- [Description of the task]:
This exercise calls for retyping every line below exactly, with the images omitted.

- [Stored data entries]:
***

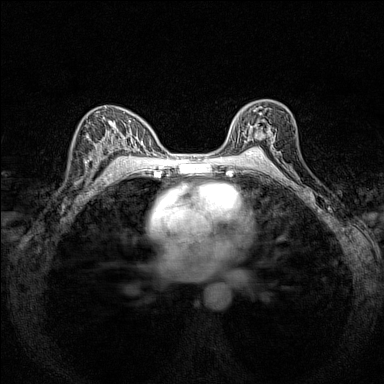
Breast MRI (dynamic contrast-enhanced), one axial slice; position 95 of 160 along the scan axis; dynamic contrast-enhanced series, time point 2 of 7 at this slice position (early post-contrast); 1.5 T; TE 1.8 ms, TR 5 ms; 1 mm slice thickness; 384 × 384 image matrix. Female patient.
Annotated regions visible in this slice (semi-automatic segmentation, software-assisted and operator-edited):
- enhancing-tissue mask used for the functional tumour volume (all voxels passing the contrast-enhancement thresholds inside the analysis volume; usually the tumour): bounding box <230,103,274,151> (left, top, right, bottom; pixels)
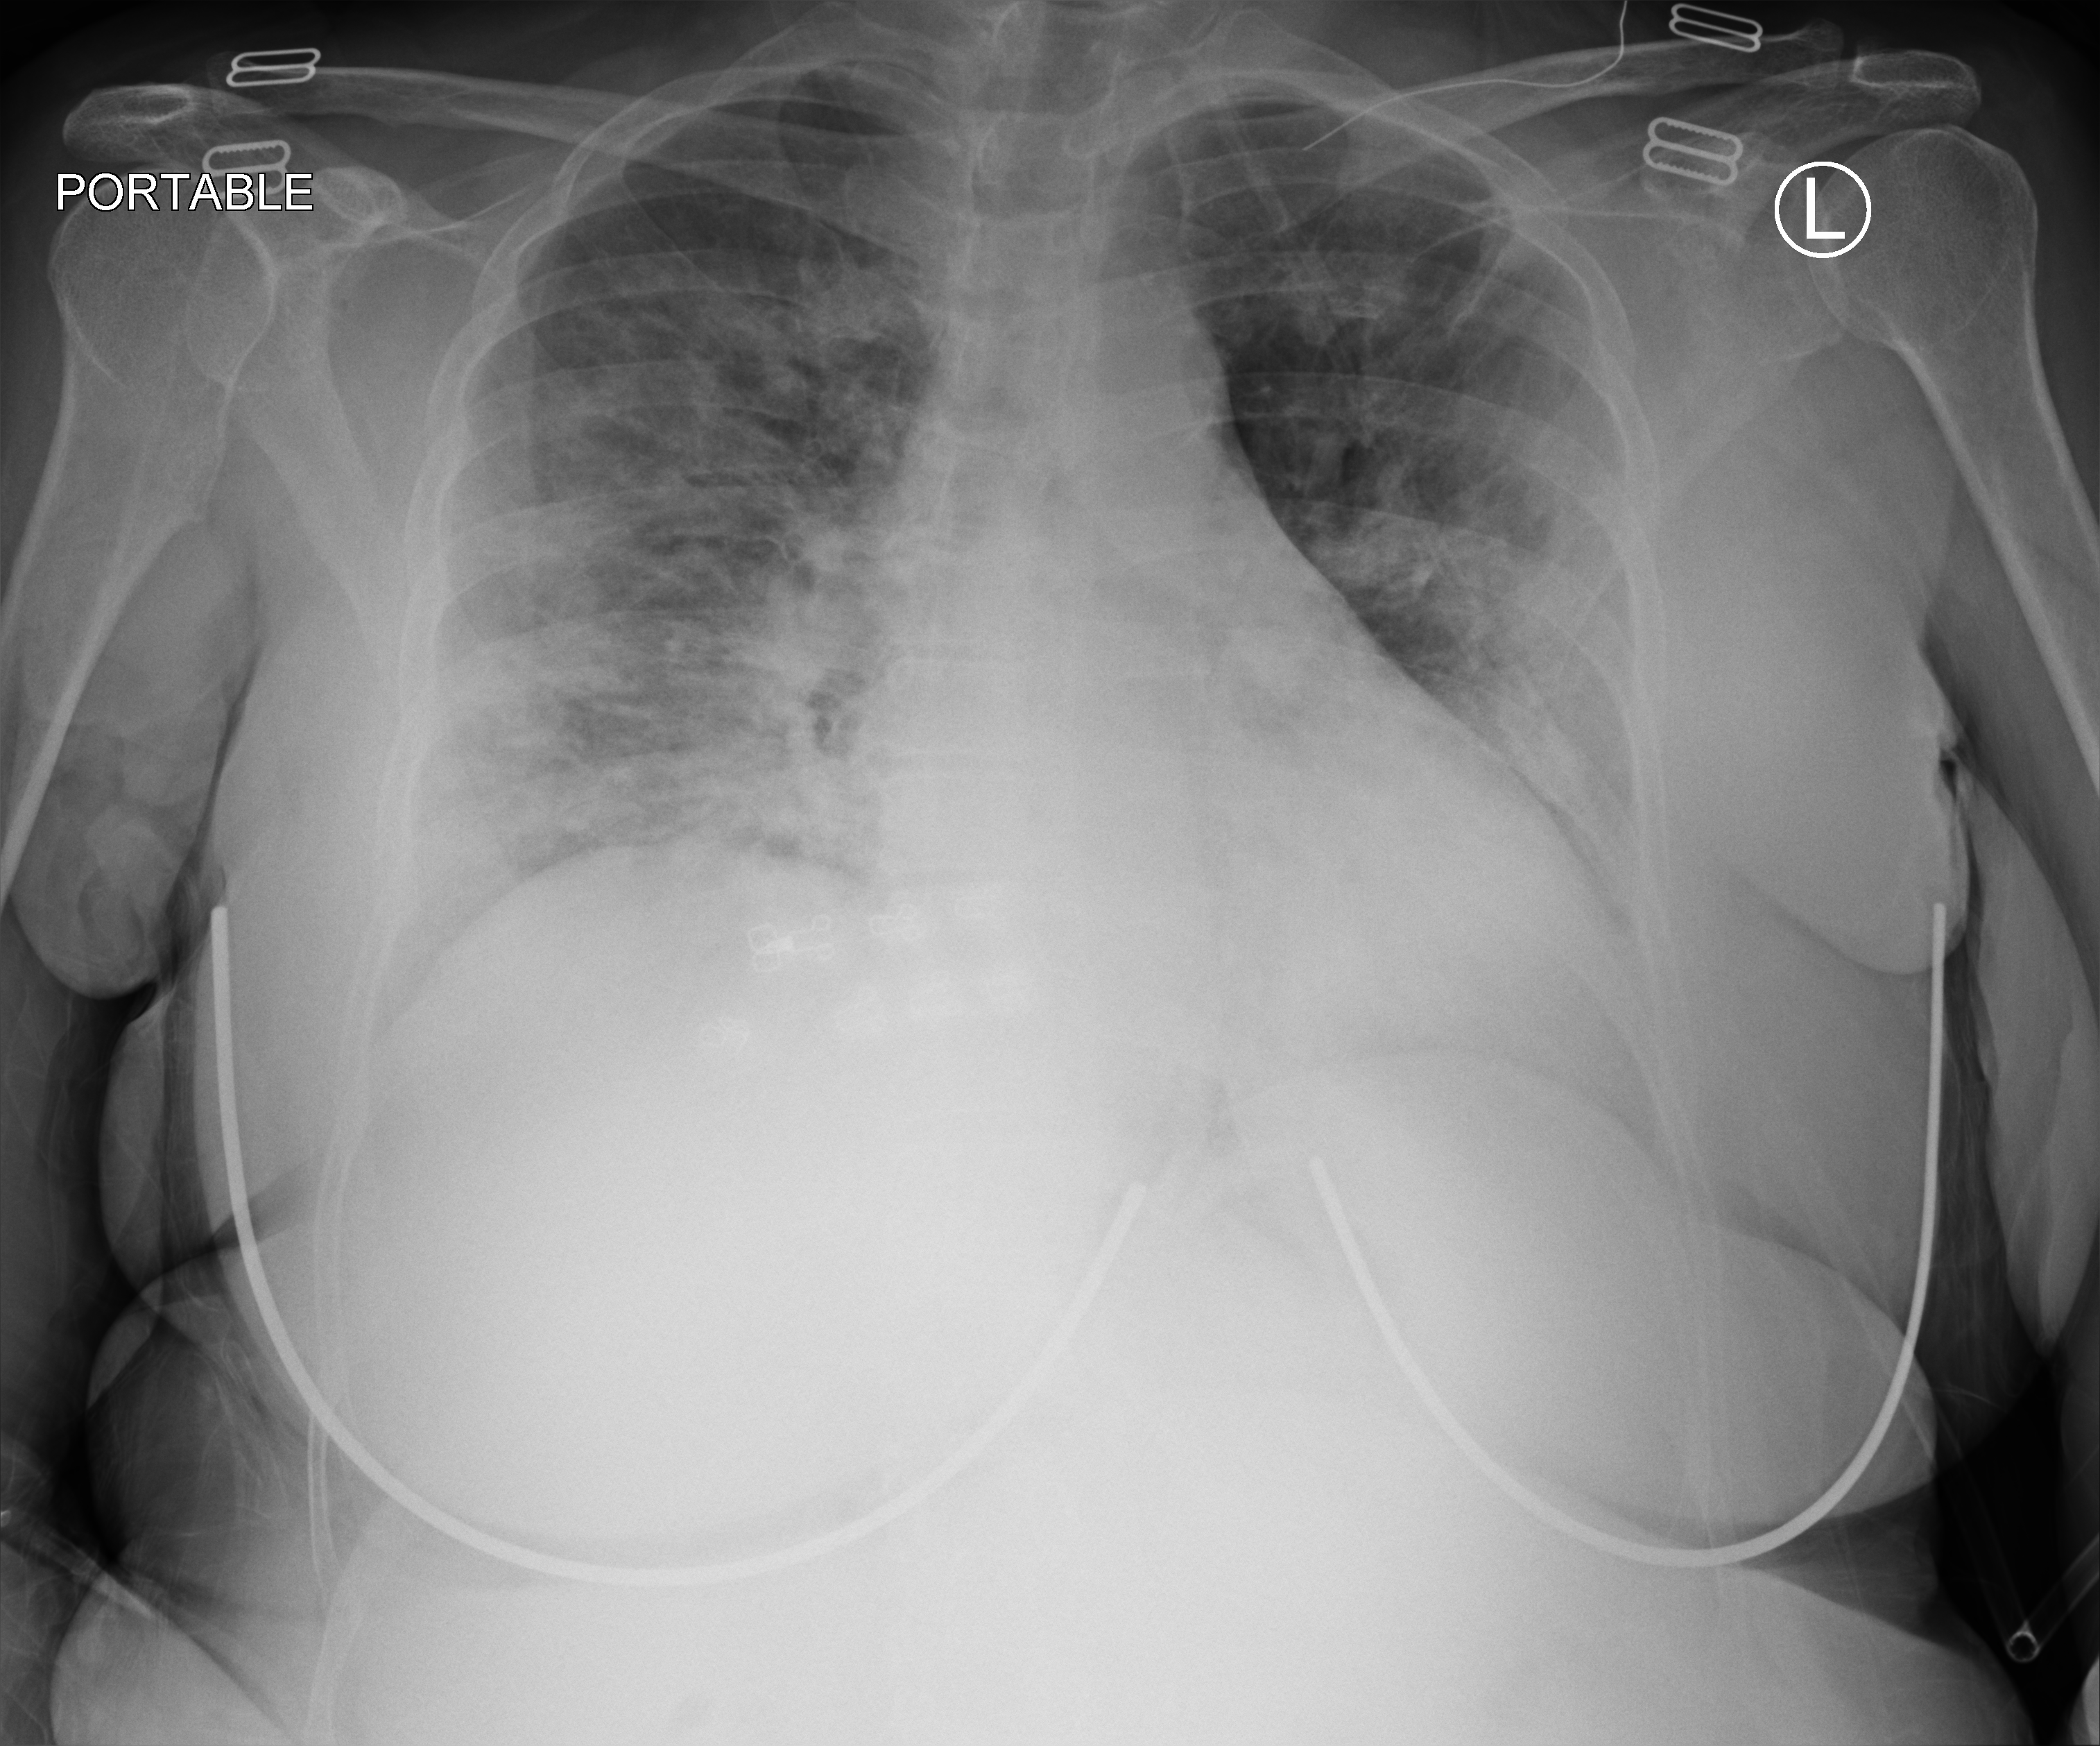
Chest X-ray (portable). Patient hospitalised with COVID-19; female, aged 60–74 years.
Admission-level facts for this patient (not findings on this image; timing relative to this image not recorded): diabetes (admission record): no.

***

- [Answer to this task]:
Breast MRI (dynamic contrast-enhanced), one axial slice; position 95 of 160 along the scan axis; dynamic contrast-enhanced series, time point 2 of 7 at this slice position (early post-contrast); 1.5 T; TE 1.8 ms, TR 5 ms; 1 mm slice thickness; 384 × 384 image matrix. Female patient.
Annotated regions visible in this slice (semi-automatic segmentation, software-assisted and operator-edited):
- enhancing-tissue mask used for the functional tumour volume (all voxels passing the contrast-enhancement thresholds inside the analysis volume; usually the tumour): bounding box <230,103,274,151> (left, top, right, bottom; pixels)
Chest X-ray (portable). Patient hospitalised with COVID-19; female, aged 60–74 years.
Admission-level facts for this patient (not findings on this image; timing relative to this image not recorded): diabetes (admission record): no.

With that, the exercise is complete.